▶ _Consigne A_: Citez le texte sur le mobilier des années 1980 en commençant par « Ici, des canapés » et en poursuivant jusqu'à « Bonetti en 1987. ».
▶ _Consigne B_:
Répondez à ces questions d'après le texte sur le mobilier des années 1980 :
(i) En quelle année Garouste et Bonetti ont-ils décoré la maison de couture Christian Lacroix ?
(ii) À quelle date et par quelle maison de ventes les 100 meubles sont-ils vendus aux enchères ?
(iii) Quel musée inaugure de nouvelles salles consacrées à cette décennie ?

▶ _Texte source_:
━━━━━━

Ici, des canapés noir et blanc à la silhouette baroque, profonds et sinueux comme des vagues. Là, des meubles laqués noirs aux poignées en forme de coraux géants… Nous sommes dans les murs de la mythique maison de couture Christian Lacroix, rue du Faubourg-Saint-Honoré, décorée par Garouste et Bonetti en 1987.
Cessation d’activité oblige, 100 meubles de cet ensemble théâtral sont vendus aux enchères, le 26 mai, par Sotheby’s. Même si les estimations culminent à 10.000 euros, pour la maison de ventes, temple du marché de l’art mondial, c’est un événement. Ce dernier vient s’ajouter à la longue liste d’expositions et d’hommages au design des années 1980. La galerie parisienne En attendant les Barbares, pionnière de l’édition de meubles de créateurs, notamment Garouste et Bonetti, fête actuellement ses 25 ans avec une rétrospective.

Meubles ludiques

Le musée des Arts décoratifs de Bordeaux inaugure de nouvelles salles dévolues à cette décennie en vogue. Les « meubles-jouets » du groupe Memphis s’y taillent la part du lion. A partir d’octobre, le musée célébrera, dans une exposition, Michele De Lucchi, cofondateur du mouvement et créateur phare de l’époque. Après s’être intéressée aux années 1940 et 1960, l’historienne d’art Anne Bony, quant à elle, publie à la fin d’avril un ouvrage consacré aux meubles et décors des eighties. Signe, s’il en est, du retour en grâce d’un style pourtant longtemps remisé aux placards?

━━━━━━

▶ _Données d'estimation de pose_:
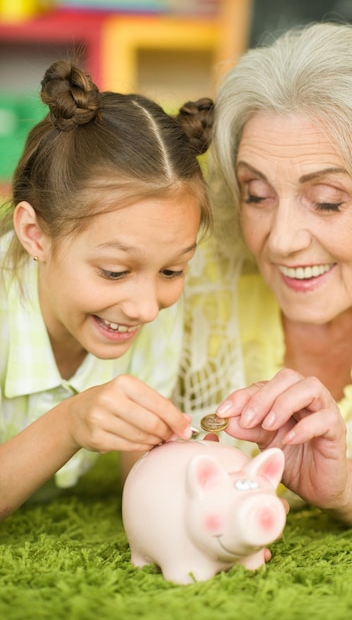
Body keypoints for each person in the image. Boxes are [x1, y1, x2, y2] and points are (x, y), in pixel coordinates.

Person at [175, 21, 352, 528]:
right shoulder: (184, 271)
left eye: (327, 201)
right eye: (256, 194)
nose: (281, 240)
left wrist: (349, 484)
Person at [0, 59, 214, 519]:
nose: (145, 308)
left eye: (172, 271)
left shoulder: (154, 306)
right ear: (35, 235)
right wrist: (68, 425)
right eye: (115, 272)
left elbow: (145, 473)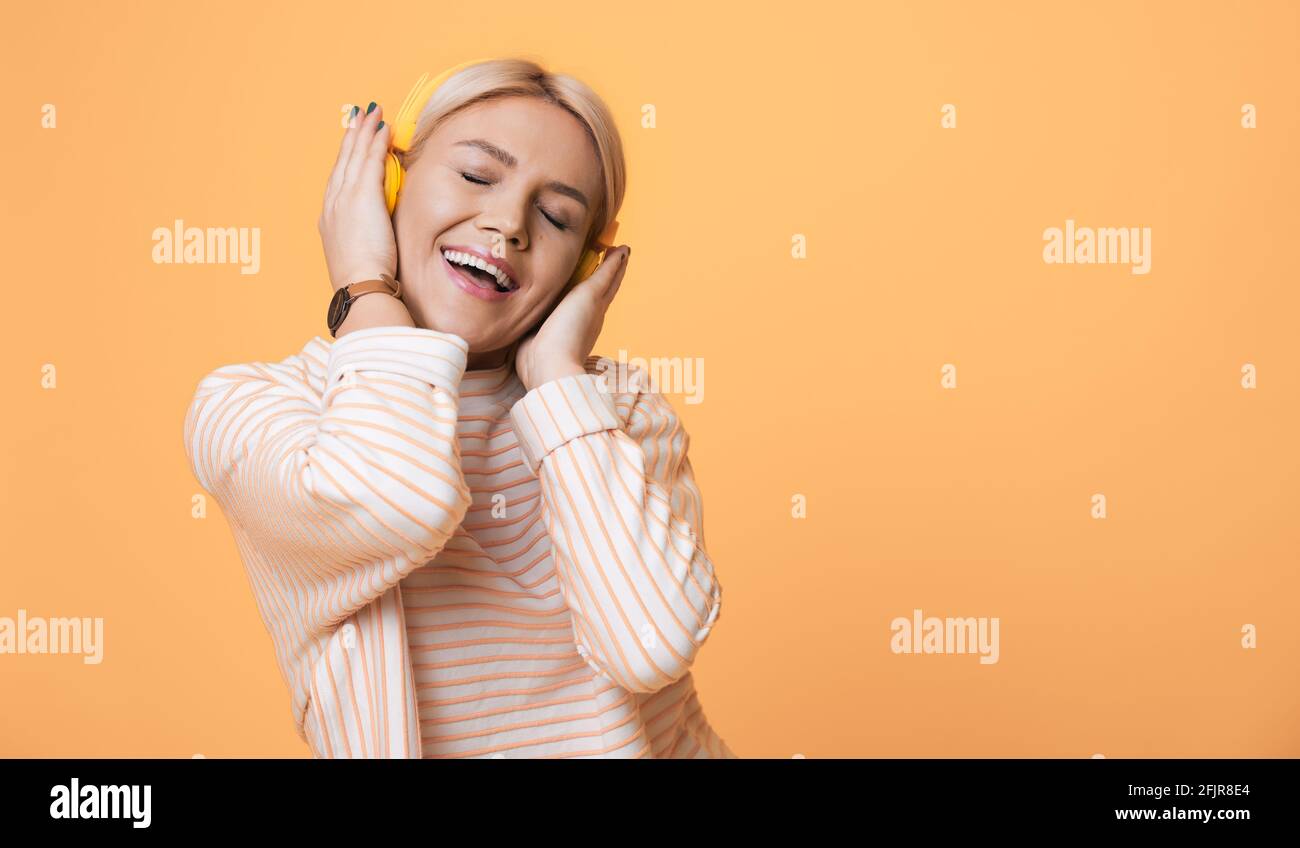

━━━━━━

▶ _Votre réponse A_:
Ici, des canapés noir et blanc à la silhouette baroque, profonds et sinueux comme des vagues. Là, des meubles laqués noirs aux poignées en forme de coraux géants… Nous sommes dans les murs de la mythique maison de couture Christian Lacroix, rue du Faubourg-Saint-Honoré, décorée par Garouste et Bonetti en 1987.

▶ _Votre réponse B_:
(i) En 1987.
(ii) Le 26 mai, par Sotheby's.
(iii) Le musée des Arts décoratifs de Bordeaux.